# High End (quality) lighting ideas?



## carsonb (Sep 11, 2015)

Hi everyone,
I need some ideas for lighting. Need reasonable pricing (ADA lighting at 1K is too high) and a professional look. The tank will be in my den for show. The dimensions of the tank are 36"x20"x21" (65 gal DSA). I also need to find a good looking mounting system (hide the cords if possible) for the light to hang from (no ceiling mounts). DIY won't cut it. ADA has a reasonably priced system, but it's designed for use with their lighting fixture (see 1K).
Just the manufacturer names based on your experiences would be helpful. I am open to LED or T5HO. 
Thanks very much for your help in advance.
ben


----------



## TAB (Feb 7, 2009)

what are you looking for t-5? mh? led?

what are your plans for the system?

any color preference?


----------



## carsonb (Sep 11, 2015)

T5 HO or LED is fine
This will be a heavily planted tank with plants that require med to high lighting
would prefer black, but silver will do


----------



## BruceF (Aug 5, 2011)

What is reasonable pricing? I would go with leds at this point but t5s are cheaper to start with (costlier in the long run) Finnex, Current Satelilite, or BuildMyLed are popular choices.


----------



## JustLikeAPill (Oct 9, 2006)

There is a Solar I for sale in the trading section for $250.... You'd still have to hang it. There are metal stands that go directly on the rimless aquarium you can buy on Ebay (from Asia) bu that's up to you if you trust it. Solar I's are not lightweight.

It would work for your size tank with a little shadier area on the very ends of either side, but still light.


----------



## mredman (Sep 9, 2015)

I am using the Finnex Ray2 lights with a controller to provide a sunrise, sunset effect. 

Mike


----------



## denske (Jul 28, 2013)

Activity list >>
(a) Please answer these from the aquarium lighting thread, one per line:
(i) What are the dimensions of the tank?
(ii) What price is given for the Solar I in the trading section?
(iii) What lights is mredman using, and with what?
(b) Pull out everything from "What is reasonable" down to "are not lightweight." in the aquarium lighting thread, copied word for word.
(c) Extend the aquarium lighting thread onward from the point where it stops.

Information shown >>
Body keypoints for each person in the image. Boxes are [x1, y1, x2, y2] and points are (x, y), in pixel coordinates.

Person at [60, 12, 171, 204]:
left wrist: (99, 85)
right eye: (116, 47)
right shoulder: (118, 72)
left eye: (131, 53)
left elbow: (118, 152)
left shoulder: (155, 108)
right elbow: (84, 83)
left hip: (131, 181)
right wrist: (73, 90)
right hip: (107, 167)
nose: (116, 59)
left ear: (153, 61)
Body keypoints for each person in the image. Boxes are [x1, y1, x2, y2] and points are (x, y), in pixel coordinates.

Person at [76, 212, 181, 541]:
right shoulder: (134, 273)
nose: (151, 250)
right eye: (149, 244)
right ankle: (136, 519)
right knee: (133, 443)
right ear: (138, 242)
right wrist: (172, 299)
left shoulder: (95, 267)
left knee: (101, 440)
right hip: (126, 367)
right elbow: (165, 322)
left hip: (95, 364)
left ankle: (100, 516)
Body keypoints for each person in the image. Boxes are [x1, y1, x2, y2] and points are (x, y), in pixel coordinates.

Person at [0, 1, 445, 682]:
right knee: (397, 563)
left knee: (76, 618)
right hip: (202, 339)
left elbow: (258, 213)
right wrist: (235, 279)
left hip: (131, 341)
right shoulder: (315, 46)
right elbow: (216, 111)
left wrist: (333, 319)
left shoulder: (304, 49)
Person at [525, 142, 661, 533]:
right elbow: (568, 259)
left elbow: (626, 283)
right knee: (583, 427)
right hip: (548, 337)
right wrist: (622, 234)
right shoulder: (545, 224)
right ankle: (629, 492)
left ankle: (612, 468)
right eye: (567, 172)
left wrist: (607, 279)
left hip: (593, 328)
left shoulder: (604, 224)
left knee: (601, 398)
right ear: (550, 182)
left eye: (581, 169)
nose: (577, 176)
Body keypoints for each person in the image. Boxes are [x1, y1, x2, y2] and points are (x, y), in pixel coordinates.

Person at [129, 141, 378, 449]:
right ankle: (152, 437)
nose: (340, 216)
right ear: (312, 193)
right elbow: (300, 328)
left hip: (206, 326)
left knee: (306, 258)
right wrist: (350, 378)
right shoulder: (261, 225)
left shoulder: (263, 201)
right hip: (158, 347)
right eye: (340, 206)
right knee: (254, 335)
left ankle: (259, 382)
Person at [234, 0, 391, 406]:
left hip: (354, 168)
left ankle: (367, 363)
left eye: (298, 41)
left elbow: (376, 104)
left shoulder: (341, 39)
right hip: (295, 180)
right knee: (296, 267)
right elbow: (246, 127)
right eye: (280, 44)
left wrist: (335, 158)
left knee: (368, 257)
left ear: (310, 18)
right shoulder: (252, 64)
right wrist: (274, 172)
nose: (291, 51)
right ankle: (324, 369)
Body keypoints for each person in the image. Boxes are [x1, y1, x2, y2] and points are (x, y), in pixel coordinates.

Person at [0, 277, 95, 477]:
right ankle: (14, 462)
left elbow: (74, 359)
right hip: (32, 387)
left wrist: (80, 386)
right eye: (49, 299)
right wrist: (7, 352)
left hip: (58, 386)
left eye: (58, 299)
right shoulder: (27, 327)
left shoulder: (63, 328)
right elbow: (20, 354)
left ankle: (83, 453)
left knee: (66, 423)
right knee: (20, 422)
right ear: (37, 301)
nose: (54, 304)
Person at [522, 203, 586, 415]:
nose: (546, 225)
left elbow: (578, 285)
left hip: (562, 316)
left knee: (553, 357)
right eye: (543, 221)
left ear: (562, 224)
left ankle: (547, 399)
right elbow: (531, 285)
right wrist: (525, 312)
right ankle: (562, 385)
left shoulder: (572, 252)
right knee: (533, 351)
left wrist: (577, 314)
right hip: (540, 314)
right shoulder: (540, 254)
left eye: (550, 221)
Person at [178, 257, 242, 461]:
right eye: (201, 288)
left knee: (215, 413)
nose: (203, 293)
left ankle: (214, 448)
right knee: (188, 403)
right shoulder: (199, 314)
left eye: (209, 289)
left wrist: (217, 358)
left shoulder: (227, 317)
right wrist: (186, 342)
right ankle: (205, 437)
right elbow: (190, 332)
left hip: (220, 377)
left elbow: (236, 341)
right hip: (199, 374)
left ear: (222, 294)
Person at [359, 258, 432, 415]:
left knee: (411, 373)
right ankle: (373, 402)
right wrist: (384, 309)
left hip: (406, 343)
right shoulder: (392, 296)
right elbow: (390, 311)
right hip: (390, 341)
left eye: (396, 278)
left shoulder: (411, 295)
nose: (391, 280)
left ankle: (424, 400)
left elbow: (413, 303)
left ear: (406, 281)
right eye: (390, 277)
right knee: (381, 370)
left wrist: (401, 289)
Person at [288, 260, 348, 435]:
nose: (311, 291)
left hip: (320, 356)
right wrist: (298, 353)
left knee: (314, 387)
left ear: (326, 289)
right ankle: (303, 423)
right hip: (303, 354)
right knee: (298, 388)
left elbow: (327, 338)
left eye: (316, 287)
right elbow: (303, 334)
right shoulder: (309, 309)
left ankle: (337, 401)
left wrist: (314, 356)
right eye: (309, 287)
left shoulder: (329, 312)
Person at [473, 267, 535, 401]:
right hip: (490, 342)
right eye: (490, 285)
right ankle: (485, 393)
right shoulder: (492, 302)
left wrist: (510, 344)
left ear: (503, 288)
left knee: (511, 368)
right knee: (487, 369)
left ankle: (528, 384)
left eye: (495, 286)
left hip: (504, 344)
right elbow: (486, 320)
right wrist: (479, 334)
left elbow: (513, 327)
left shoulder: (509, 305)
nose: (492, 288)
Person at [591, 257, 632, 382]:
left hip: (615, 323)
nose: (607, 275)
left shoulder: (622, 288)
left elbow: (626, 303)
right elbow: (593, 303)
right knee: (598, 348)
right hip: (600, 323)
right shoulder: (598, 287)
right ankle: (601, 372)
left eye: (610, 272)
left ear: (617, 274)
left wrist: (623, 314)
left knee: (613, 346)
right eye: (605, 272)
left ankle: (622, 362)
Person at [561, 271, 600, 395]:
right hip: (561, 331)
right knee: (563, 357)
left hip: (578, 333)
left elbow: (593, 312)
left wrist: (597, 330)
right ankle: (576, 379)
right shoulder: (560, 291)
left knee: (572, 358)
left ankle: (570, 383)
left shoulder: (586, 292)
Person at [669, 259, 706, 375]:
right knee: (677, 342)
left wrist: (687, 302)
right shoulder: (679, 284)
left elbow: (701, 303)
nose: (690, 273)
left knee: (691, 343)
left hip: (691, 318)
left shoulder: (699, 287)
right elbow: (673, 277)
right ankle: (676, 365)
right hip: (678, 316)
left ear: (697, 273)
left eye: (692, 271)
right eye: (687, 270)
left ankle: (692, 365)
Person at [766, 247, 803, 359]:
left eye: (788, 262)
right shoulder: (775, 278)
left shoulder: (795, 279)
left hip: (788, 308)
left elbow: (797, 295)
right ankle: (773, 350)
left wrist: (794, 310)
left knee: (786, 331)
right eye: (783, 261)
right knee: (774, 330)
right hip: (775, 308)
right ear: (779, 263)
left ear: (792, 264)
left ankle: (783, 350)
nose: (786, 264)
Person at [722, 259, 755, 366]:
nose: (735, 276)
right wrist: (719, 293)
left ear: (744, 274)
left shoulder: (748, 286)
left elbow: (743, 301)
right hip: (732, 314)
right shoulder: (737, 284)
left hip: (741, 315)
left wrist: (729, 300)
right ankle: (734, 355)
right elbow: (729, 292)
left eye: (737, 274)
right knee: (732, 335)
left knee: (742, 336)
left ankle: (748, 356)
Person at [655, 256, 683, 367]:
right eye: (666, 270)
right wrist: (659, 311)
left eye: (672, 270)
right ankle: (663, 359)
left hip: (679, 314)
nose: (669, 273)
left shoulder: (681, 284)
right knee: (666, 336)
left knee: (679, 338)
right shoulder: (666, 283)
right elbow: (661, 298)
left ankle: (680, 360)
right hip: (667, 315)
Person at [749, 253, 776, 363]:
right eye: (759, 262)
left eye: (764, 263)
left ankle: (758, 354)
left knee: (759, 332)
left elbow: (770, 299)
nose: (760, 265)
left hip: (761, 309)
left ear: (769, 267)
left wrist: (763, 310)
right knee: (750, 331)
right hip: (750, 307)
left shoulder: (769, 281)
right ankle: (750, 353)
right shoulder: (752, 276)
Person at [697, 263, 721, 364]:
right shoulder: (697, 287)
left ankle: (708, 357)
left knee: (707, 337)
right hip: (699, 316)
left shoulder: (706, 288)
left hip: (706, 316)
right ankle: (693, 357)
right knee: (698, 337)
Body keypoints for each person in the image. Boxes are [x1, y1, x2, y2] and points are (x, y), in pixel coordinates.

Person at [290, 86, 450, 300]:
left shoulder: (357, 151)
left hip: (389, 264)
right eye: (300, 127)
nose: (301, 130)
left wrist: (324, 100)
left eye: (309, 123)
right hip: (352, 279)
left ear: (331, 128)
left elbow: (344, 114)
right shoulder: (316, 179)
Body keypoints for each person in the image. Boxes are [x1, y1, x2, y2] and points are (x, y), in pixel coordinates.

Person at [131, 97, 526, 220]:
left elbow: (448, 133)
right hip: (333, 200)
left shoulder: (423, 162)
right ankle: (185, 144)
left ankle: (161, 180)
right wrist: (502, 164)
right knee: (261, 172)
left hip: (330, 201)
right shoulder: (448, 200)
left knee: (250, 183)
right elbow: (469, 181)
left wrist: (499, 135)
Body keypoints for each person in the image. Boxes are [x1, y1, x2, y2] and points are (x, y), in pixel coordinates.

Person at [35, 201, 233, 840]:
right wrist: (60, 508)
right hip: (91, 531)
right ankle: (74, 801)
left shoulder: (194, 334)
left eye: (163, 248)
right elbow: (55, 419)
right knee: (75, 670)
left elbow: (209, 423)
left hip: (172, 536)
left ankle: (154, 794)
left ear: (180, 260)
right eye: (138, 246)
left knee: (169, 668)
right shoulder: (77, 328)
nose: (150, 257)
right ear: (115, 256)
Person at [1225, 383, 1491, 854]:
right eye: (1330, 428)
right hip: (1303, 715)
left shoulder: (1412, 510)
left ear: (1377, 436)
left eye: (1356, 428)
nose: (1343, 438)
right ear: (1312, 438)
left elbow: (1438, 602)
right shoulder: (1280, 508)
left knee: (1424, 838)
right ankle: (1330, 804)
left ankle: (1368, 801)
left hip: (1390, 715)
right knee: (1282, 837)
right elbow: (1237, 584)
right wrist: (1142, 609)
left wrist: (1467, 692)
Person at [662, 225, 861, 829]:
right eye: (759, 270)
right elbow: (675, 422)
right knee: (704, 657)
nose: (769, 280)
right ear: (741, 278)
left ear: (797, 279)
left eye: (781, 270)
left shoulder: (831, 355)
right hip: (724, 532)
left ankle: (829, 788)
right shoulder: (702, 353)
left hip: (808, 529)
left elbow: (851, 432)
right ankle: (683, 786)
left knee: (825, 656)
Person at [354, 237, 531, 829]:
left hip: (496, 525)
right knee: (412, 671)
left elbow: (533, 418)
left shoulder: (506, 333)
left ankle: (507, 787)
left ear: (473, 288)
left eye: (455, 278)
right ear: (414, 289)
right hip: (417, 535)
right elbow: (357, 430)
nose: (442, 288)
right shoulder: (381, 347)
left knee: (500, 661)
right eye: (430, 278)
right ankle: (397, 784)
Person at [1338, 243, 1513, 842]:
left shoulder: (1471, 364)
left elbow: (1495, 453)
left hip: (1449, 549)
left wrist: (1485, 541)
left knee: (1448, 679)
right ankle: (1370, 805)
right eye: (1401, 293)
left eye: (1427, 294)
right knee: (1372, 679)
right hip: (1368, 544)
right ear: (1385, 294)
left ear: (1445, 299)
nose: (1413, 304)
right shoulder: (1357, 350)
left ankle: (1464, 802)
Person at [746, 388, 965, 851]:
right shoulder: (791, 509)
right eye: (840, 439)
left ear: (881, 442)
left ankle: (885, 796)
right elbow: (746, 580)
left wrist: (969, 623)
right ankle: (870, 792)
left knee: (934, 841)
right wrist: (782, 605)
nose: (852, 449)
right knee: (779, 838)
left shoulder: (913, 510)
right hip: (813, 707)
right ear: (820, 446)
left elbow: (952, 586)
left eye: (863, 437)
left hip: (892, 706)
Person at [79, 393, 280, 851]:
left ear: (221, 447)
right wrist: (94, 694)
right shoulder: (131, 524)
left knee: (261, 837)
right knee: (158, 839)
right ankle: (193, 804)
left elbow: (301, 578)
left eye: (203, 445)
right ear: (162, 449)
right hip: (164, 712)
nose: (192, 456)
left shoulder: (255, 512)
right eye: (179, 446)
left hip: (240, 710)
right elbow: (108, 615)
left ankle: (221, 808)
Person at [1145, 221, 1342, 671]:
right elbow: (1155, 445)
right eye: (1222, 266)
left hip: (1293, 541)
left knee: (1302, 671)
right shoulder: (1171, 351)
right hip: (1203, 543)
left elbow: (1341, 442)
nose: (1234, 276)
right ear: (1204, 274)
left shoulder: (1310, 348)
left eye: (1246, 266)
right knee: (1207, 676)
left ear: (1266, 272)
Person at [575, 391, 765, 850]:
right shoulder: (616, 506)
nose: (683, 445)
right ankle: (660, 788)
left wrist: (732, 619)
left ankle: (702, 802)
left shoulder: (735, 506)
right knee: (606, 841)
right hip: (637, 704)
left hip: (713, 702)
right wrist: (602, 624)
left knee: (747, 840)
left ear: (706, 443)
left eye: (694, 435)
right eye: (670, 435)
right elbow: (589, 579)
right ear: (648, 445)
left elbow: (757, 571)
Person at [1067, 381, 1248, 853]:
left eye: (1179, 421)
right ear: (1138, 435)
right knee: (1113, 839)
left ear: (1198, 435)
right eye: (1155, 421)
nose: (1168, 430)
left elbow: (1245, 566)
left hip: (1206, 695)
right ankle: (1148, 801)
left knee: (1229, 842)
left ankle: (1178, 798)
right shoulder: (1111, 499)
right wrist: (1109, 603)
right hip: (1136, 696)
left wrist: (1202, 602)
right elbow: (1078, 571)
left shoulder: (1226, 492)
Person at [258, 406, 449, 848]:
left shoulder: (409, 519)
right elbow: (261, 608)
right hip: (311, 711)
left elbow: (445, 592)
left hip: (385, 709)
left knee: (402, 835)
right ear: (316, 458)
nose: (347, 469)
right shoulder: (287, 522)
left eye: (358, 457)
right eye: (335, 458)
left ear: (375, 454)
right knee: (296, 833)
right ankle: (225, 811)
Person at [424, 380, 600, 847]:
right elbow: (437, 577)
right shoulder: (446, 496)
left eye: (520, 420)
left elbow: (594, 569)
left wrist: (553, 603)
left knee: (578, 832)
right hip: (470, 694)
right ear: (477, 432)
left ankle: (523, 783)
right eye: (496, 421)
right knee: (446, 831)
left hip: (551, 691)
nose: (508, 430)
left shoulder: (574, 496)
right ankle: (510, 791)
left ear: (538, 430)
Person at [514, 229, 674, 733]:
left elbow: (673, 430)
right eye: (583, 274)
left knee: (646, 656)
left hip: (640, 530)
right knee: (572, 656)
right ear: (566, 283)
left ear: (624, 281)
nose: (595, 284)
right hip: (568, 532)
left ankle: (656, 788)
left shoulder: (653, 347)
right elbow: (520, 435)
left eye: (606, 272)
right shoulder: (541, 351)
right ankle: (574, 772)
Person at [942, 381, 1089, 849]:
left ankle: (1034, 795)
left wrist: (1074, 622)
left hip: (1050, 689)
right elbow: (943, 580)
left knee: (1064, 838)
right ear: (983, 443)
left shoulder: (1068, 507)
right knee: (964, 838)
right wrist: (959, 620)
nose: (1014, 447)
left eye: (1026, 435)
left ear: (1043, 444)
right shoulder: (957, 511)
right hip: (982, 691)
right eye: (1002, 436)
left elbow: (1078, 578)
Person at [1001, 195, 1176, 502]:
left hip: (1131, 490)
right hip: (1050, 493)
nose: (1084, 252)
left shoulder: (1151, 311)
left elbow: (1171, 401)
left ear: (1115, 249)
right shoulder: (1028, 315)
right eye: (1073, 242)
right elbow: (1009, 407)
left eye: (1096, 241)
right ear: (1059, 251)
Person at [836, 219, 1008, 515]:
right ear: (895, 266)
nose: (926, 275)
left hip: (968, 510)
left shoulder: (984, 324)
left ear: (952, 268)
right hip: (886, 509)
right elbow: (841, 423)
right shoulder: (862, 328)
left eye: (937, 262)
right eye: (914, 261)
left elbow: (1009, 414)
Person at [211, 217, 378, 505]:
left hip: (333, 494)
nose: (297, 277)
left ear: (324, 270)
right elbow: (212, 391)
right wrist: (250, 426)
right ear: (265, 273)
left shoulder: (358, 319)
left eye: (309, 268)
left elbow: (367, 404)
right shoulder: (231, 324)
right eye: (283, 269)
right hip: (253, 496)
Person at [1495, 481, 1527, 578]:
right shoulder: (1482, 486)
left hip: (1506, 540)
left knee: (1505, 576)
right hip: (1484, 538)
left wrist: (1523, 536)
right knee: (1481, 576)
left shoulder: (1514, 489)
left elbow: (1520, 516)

Answers to each task >>
(a)
(i) 36"x20"x21" (65 gal DSA)
(ii) $250
(iii) Finnex Ray2 lights, with a controller for a sunrise, sunset effect

(b)
What is reasonable pricing? I would go with leds at this point but t5s are cheaper to start with (costlier in the long run) Finnex, Current Satelilite, or BuildMyLed are popular choices.


----------



## JustLikeAPill (Oct 9, 2006)

There is a Solar I for sale in the trading section for $250.... You'd still have to hang it. There are metal stands that go directly on the rimless aquarium you can buy on Ebay (from Asia) bu that's up to you if you trust it. Solar I's are not lightweight.

(c)
ATI dimmable sunpower, best t5 light you can get. I havent seen any led fixture that can beat its performance.


----------



## IUnknown (Feb 24, 2004)

https://aquavasaquariums.com/light-system

see if they can sell you the light support system.


----------



## RNHime (Mar 4, 2015)

I'm using the 36" Current Satellite Plus on my planted 30g Long tank, love it. Not sure if they are made for tanks as deep as yours. I imagine you'd want two of them? The cords are easy for me to hide by running down the back corner of the tank. My aquarium has a rim, so the black lights are barely noticeable.

If they would work for you they are only $100 a pop here:
http://www.petsupplies.com/item/satellite-freshwater-led-plus-light-fixture/721894/
(But currently out of stock...) That's where I bought mine. Refurbs show up on eBay, too.


----------



## carsonb (Sep 11, 2015)

I appreciate your help folks
BC


----------



## NinjaPilot (Jul 31, 2016)

You just can't beat the Kessils. They are, in my opinion, the best LED's on the market. But the price You said 'High End'. So I think Kessil is about as high end as you can get.


----------



## IUnknown (Feb 24, 2004)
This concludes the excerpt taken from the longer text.